TASK PROMPT: Render the text of the rows below as a JSON list of strings, one string per line, skipping blank lines.

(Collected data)
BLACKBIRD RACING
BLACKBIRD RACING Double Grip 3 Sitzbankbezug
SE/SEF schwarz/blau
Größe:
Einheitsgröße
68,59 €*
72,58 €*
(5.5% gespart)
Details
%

THE ANSWER:
[
  "BLACKBIRD RACING",
  "BLACKBIRD RACING Double Grip 3 Sitzbankbezug",
  "SE/SEF schwarz/blau",
  "Größe:",
  "Einheitsgröße",
  "68,59 €*",
  "72,58 €*",
  "(5.5% gespart)",
  "Details",
  "%"
]